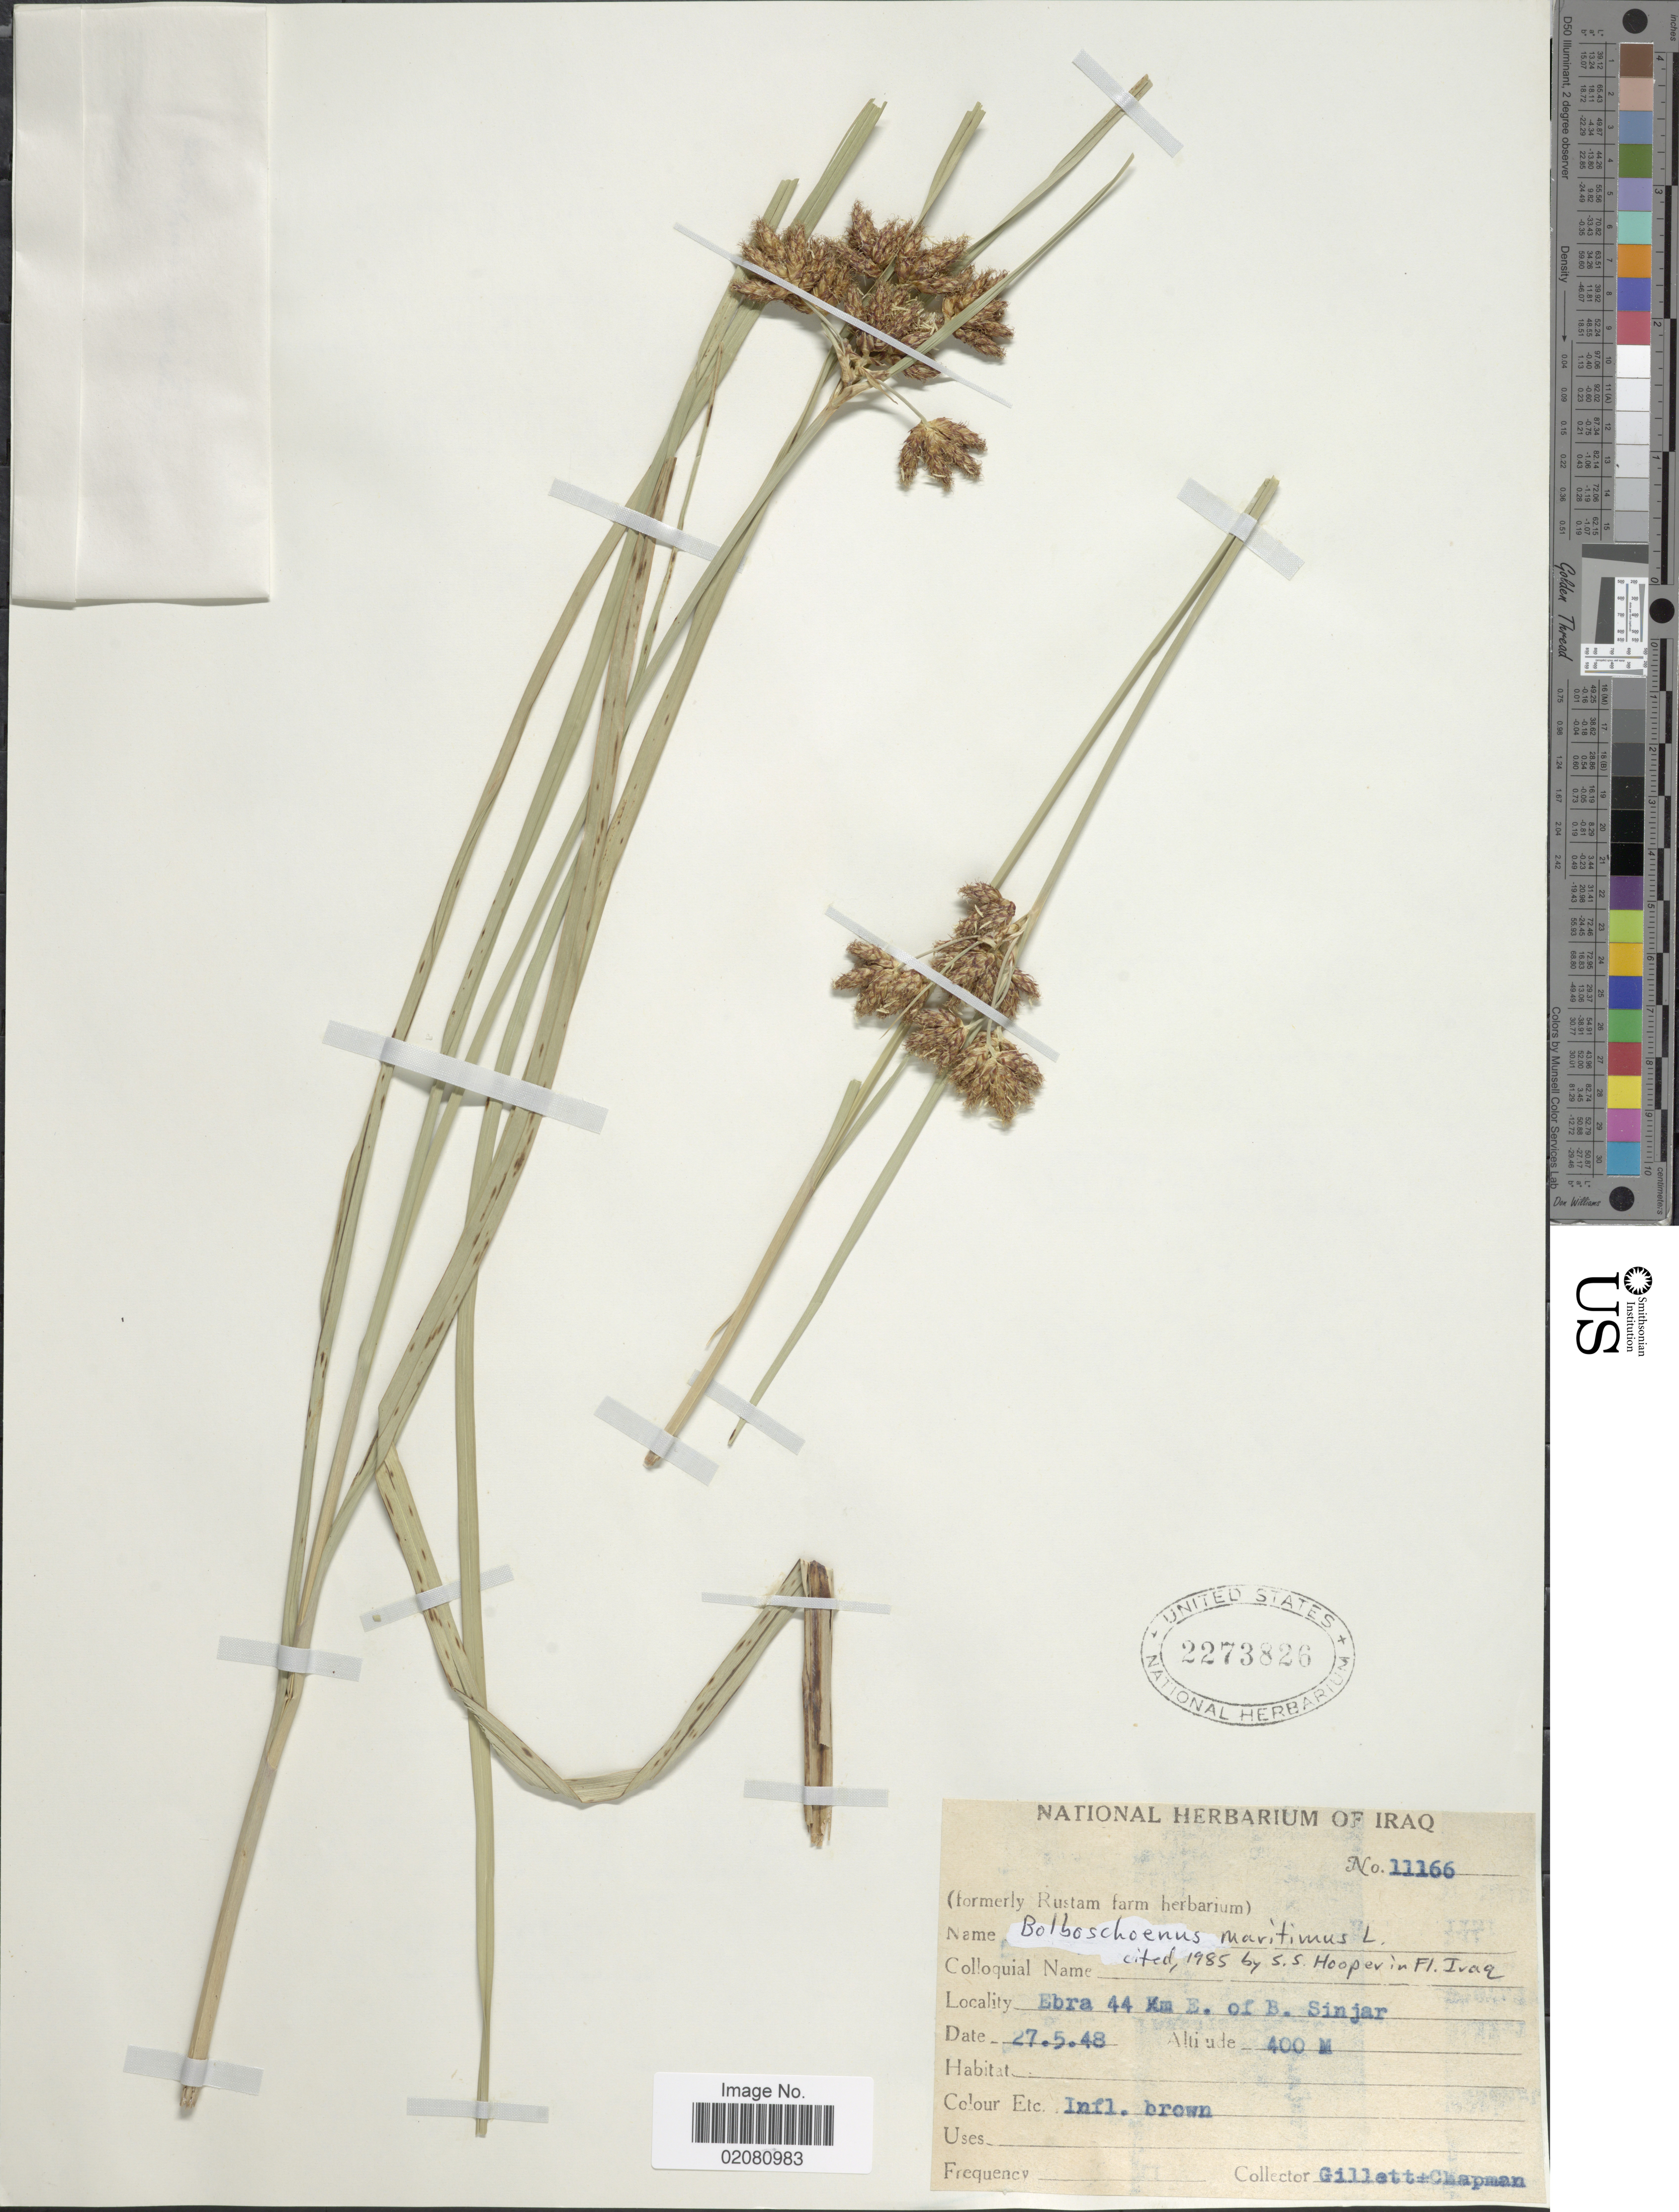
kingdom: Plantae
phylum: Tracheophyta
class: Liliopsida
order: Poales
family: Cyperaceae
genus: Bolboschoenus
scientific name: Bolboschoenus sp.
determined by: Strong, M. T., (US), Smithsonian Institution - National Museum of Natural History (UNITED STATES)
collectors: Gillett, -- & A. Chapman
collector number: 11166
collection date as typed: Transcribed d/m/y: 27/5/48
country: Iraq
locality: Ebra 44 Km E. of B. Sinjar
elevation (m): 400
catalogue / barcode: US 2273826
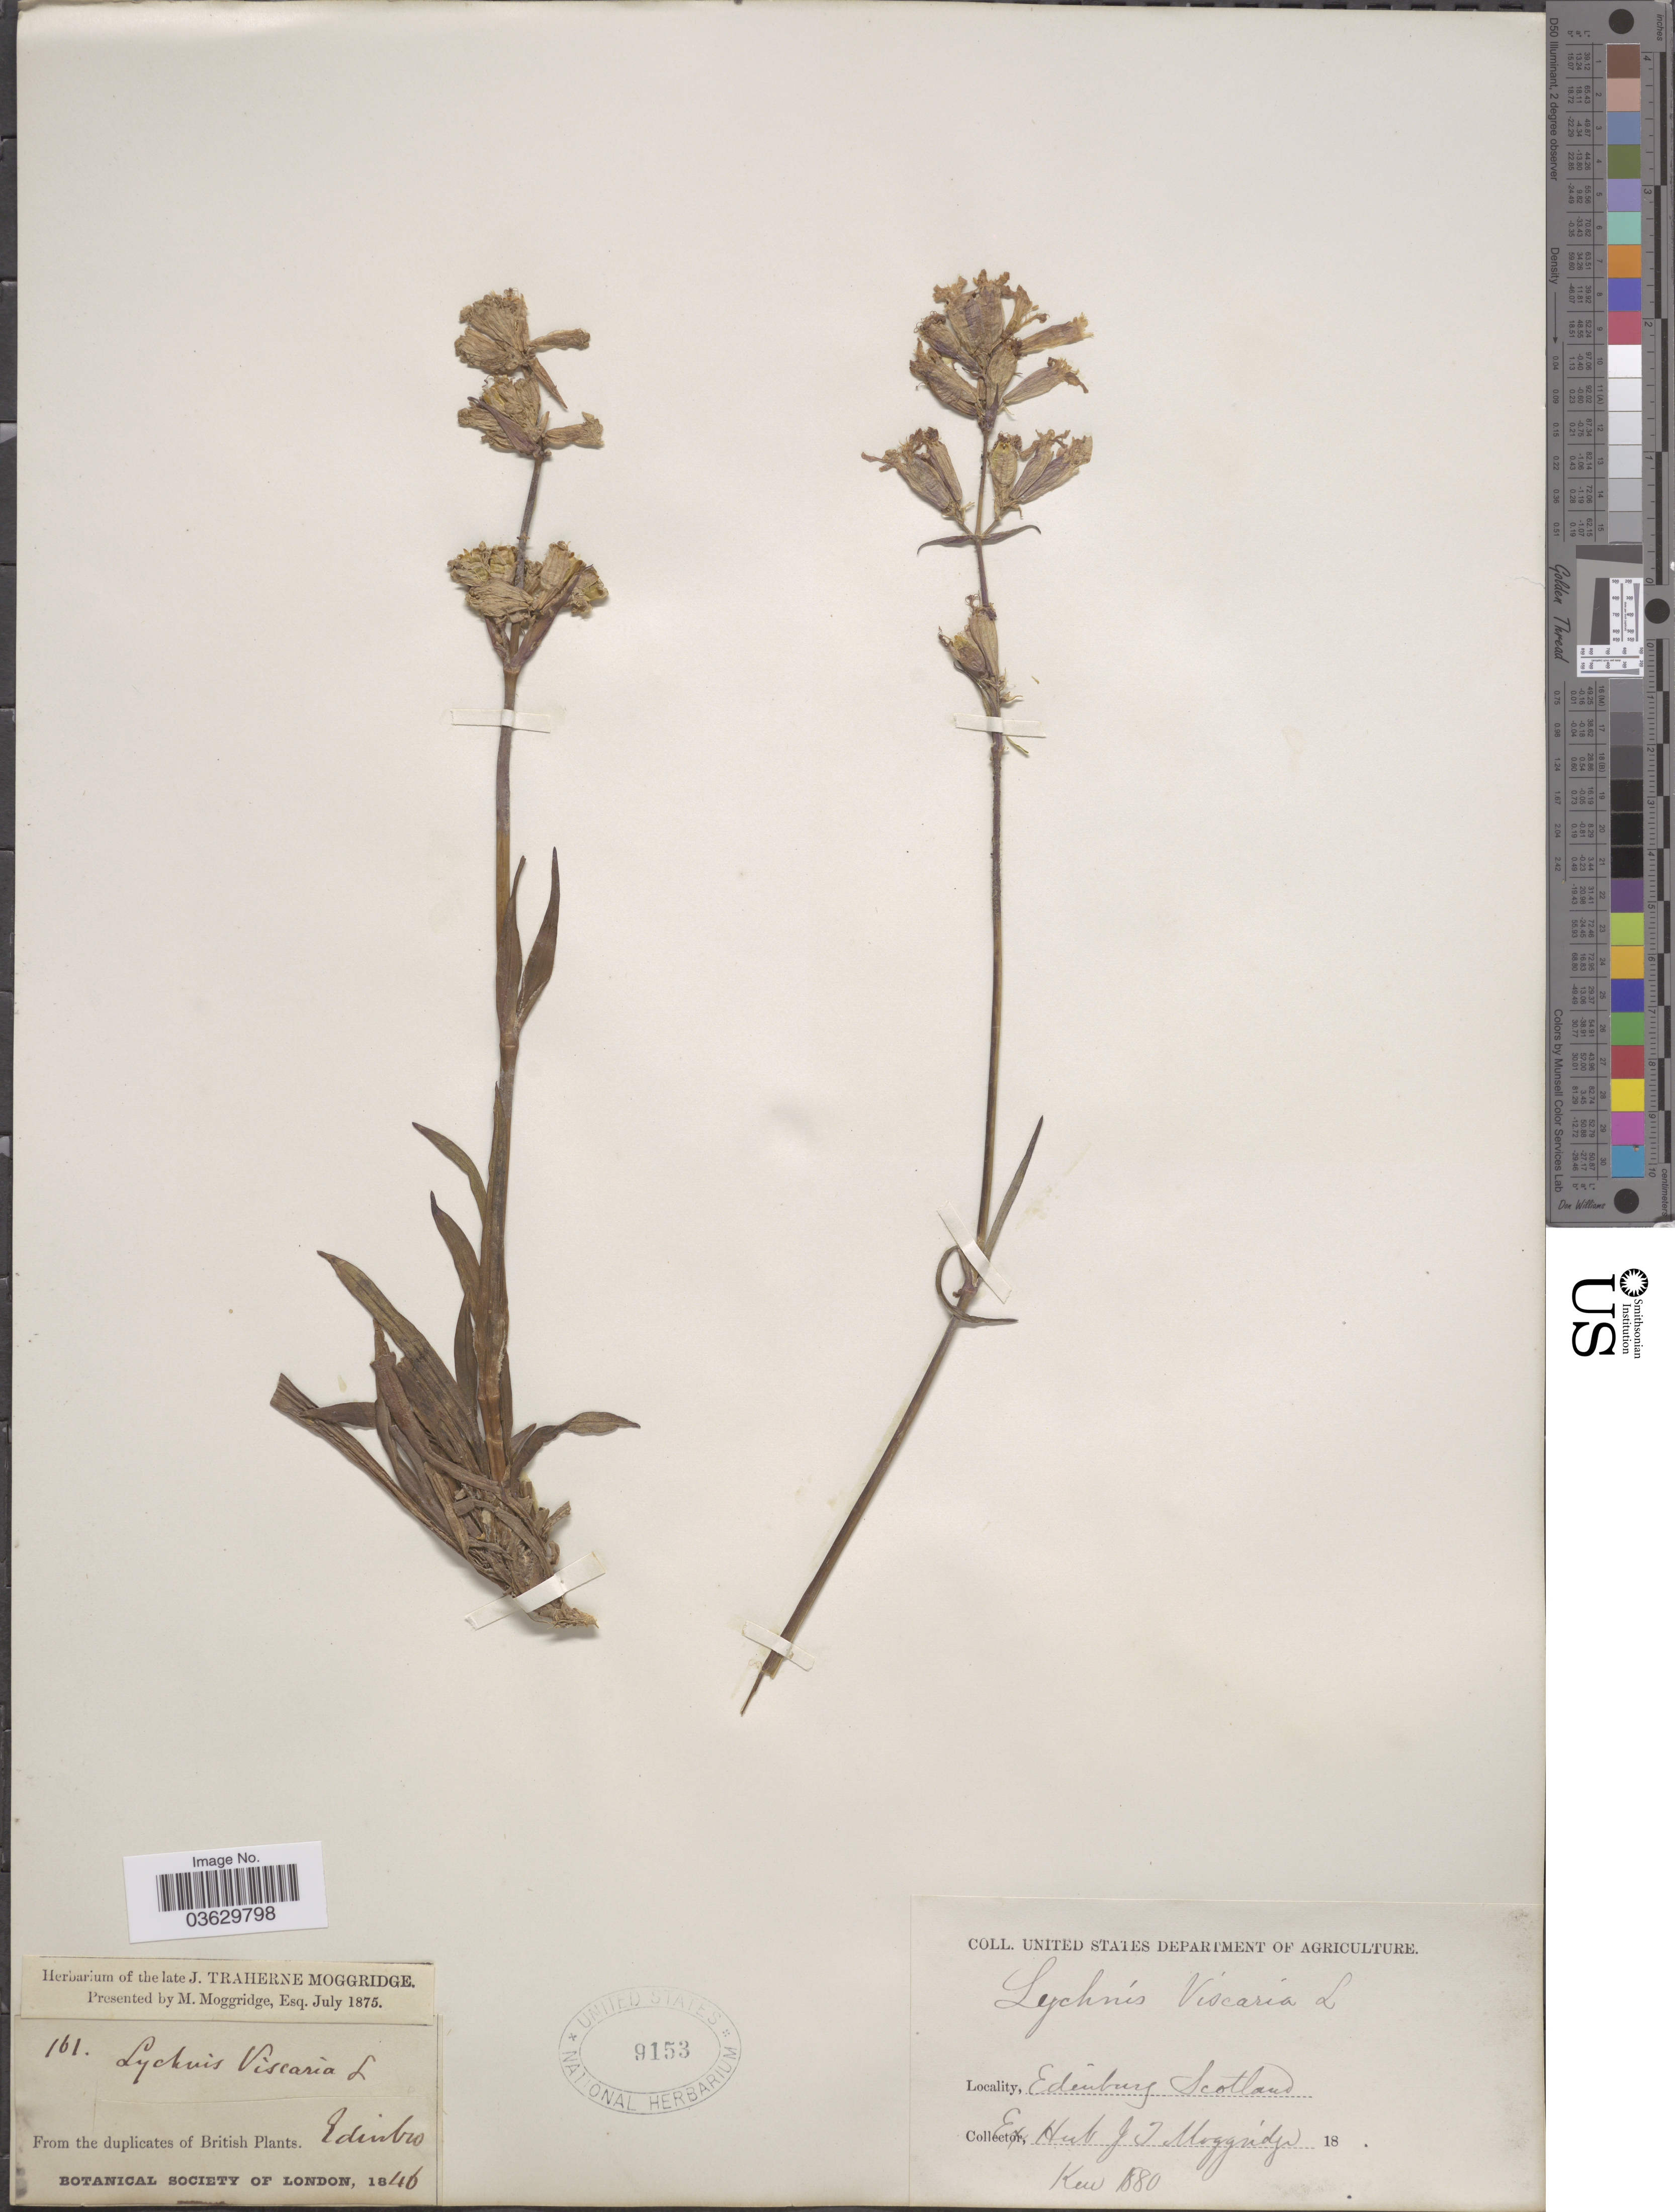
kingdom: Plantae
===
→ **WRITTEN PROBLEM**: Retype the data from the line containing "order: Poales" up to and including the final line, leaving the pictures out of your answer.

→ **ANSWER TO THIS TASK**:
order: Poales
family: Cyperaceae
genus: Bolboschoenus
scientific name: Bolboschoenus sp.
determined by: Strong, M. T., (US), Smithsonian Institution - National Museum of Natural History (UNITED STATES)
collectors: Gillett, -- & A. Chapman
collector number: 11166
collection date as typed: Transcribed d/m/y: 27/5/48
country: Iraq
locality: Ebra 44 Km E. of B. Sinjar
elevation (m): 400
catalogue / barcode: US 2273826
kingdom: Plantae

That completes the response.